# TASK TO CARRY OUT
Which lines run from the line with "thumb tip: (268, 299)" through the line with "pinky pip: (670, 248)" in the entries below? Print them exactly, both ends included, and nothing more.

Top of TASK DATA

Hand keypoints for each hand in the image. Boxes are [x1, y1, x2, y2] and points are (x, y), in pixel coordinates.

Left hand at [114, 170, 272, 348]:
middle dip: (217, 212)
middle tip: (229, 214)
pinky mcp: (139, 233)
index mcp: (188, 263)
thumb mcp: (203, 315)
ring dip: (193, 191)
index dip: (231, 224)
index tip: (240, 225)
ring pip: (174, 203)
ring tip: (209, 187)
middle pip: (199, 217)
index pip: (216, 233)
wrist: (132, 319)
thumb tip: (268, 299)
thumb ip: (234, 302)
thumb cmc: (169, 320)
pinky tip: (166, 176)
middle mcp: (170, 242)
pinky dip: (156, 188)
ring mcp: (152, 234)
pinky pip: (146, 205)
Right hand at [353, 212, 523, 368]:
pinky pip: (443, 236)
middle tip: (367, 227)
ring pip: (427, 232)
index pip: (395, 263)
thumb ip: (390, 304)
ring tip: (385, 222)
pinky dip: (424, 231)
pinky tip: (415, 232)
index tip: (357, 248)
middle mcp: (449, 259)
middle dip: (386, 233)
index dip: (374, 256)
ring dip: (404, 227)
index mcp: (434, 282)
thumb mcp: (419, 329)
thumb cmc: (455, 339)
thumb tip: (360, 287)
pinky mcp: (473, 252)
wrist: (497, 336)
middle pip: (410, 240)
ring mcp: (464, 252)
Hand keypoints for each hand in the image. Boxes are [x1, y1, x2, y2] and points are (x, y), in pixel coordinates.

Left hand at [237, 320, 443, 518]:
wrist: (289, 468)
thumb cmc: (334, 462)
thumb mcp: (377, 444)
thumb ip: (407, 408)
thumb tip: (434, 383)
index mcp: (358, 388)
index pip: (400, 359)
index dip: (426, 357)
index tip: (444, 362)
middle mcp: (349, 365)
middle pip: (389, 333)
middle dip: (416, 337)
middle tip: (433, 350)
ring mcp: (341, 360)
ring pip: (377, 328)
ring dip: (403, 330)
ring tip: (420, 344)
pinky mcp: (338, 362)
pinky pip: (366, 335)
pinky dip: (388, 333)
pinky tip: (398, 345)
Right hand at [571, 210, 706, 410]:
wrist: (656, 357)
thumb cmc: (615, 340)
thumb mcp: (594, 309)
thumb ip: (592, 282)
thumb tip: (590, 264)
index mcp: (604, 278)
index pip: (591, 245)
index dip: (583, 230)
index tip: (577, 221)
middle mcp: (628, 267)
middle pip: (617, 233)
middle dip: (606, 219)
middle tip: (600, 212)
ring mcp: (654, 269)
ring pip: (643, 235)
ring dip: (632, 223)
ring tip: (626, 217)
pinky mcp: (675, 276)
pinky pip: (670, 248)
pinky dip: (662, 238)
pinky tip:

Bottom of TASK DATA

# WRITTEN SOLUTION
thumb tip: (268, 299)
thumb ip: (234, 302)
thumb cmc: (169, 320)
pinky tip: (166, 176)
middle mcp: (170, 242)
pinky dip: (156, 188)
ring mcp: (152, 234)
pinky pip: (146, 205)
Right hand at [353, 212, 523, 368]:
pinky pip: (443, 236)
middle tip: (367, 227)
ring pip: (427, 232)
index pip: (395, 263)
thumb ip: (390, 304)
ring tip: (385, 222)
pinky dip: (424, 231)
pinky tip: (415, 232)
index tip: (357, 248)
middle mcp: (449, 259)
middle dip: (386, 233)
index dip: (374, 256)
ring dip: (404, 227)
index mcp: (434, 282)
thumb mcp: (419, 329)
thumb cmc: (455, 339)
thumb tip: (360, 287)
pinky mcp: (473, 252)
wrist: (497, 336)
middle pip: (410, 240)
ring mcp: (464, 252)
Hand keypoints for each hand in the image. Boxes are [x1, y1, x2, y2] and points are (x, y), in pixel coordinates.

Left hand at [237, 320, 443, 518]:
wrist: (289, 468)
thumb cmc: (334, 462)
thumb mcp: (377, 444)
thumb ip: (407, 408)
thumb tip: (434, 383)
index mcp: (358, 388)
index pip: (400, 359)
index dip: (426, 357)
index tip: (444, 362)
middle mcp: (349, 365)
middle pip: (389, 333)
middle dip: (416, 337)
middle tip: (433, 350)
ring mcp: (341, 360)
ring pip: (377, 328)
ring dip: (403, 330)
ring tip: (420, 344)
pinky mcp: (338, 362)
pinky pip: (366, 335)
pinky dip: (388, 333)
pinky tip: (398, 345)
Right hand at [571, 210, 706, 410]:
wrist: (656, 357)
thumb cmc: (615, 340)
thumb mcp: (594, 309)
thumb ip: (592, 282)
thumb tip: (590, 264)
index mcp: (604, 278)
index pip: (591, 245)
index dip: (583, 230)
index tip: (577, 221)
middle mcp: (628, 267)
middle pip: (617, 233)
middle dip: (606, 219)
middle tip: (600, 212)
ring mcp: (654, 269)
ring pip: (643, 235)
ring dip: (632, 223)
ring tip: (626, 217)
pinky mcp: (675, 276)
pinky pip: (670, 248)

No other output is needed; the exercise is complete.